Dass sich politisch etwas verändern müsse, sei mit Händen zu greifen. "Es passiert aber nichts."
Das Jahr seit der Bundestagswahl sei ein "verlorenes Jahr", sagte Röttgen. Die Politik müsse wieder gestalten, "denn tun wir das nicht, wird es weiter dramatisch den Bach runtergehen". Dann werde die Union in Umfragen weiter absacken. Der nächste Parteitag der CDU Anfang Dezember werde entscheidend sein, so Röttgen, der im Jahr 2012 von Merkel als Minister entlassen worden war.
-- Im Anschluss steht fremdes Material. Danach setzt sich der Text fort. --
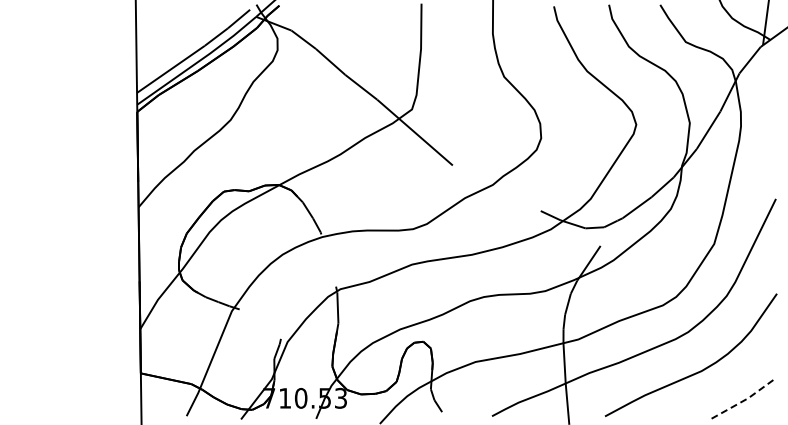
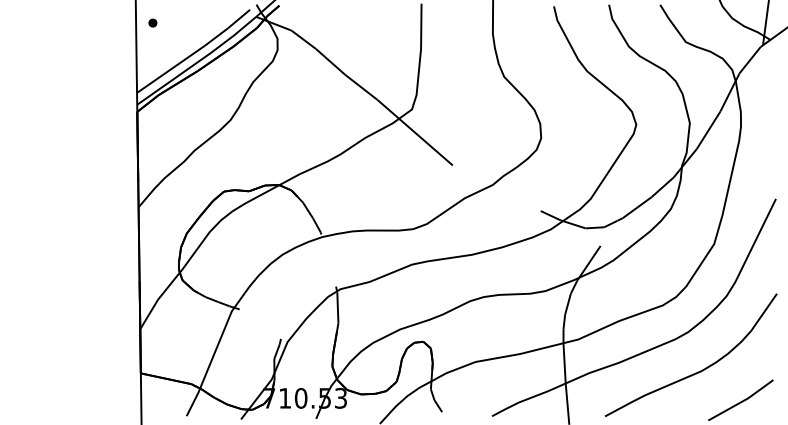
part at (152, 22): none -> present
line at (742, 401): dashed -> solid
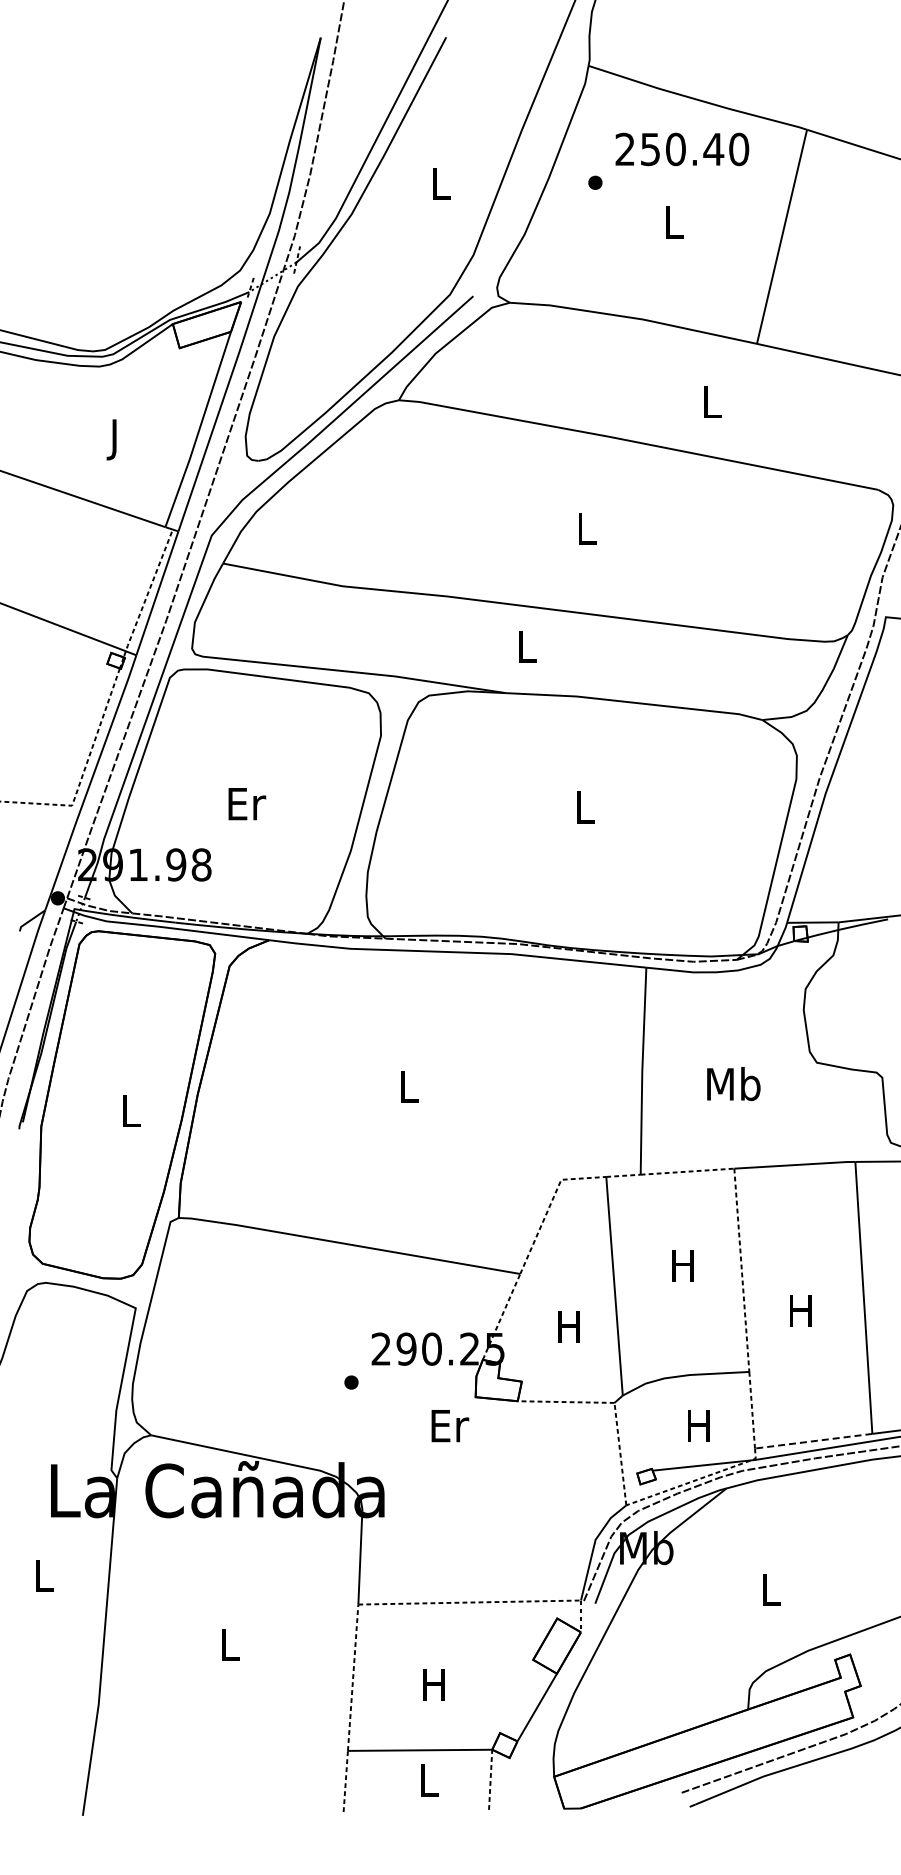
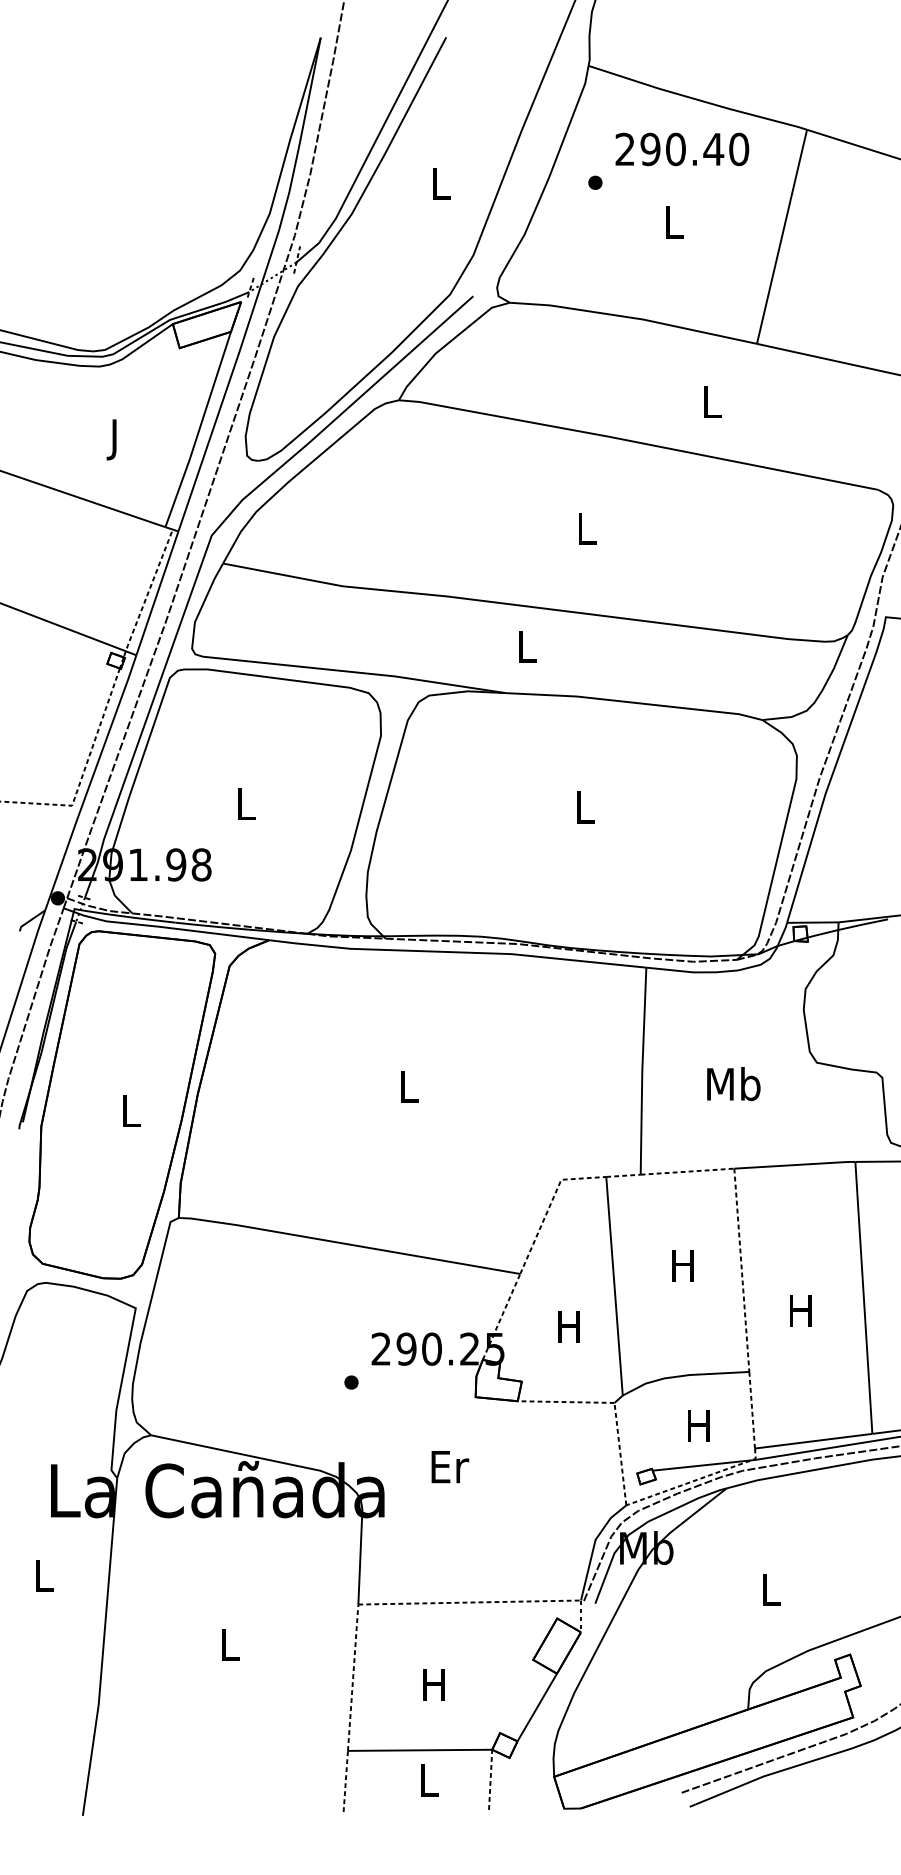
text at (650, 148): 250.40 -> 290.40
text at (247, 804): Er -> L
text at (450, 1426) position: (450, 1426) -> (450, 1467)
line at (813, 1441): dashed -> solid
Die Wahl von Ralph Brinkhaus zum neuen Chef der Unionsfraktion habe gezeigt, "dass es einen Wunsch nach Veränderung gibt, der stärker war als der Wunsch der Kanzlerin". Wenn Merkel ihre Methode nicht ändere – was sie bislang nicht tue –, dann werde sich die Systemkrise verschärfen.
Röttgen hält eine Begrenzung der Amtszeit für Kanzler für sinnvoll. Röttgen kritisiert auch die Arbeit der Großen Koalition und spricht ihr die Kraft ab, die anstehenden Probleme zu lösen. Er sei schon nach dem Scheitern der Jamaikaverhandlungen der Meinung gewesen, die Große Koalition sei unter den möglichen schlechten Lösungen die schlechteste. "Leider gibt es keinen Grund, meine Meinung zu ändern. Die Große Koalition ist die Regierungsform der systemischen Erschöpfung, die den Wettbewerb auflöst und das Wachstum der Ränder befördert."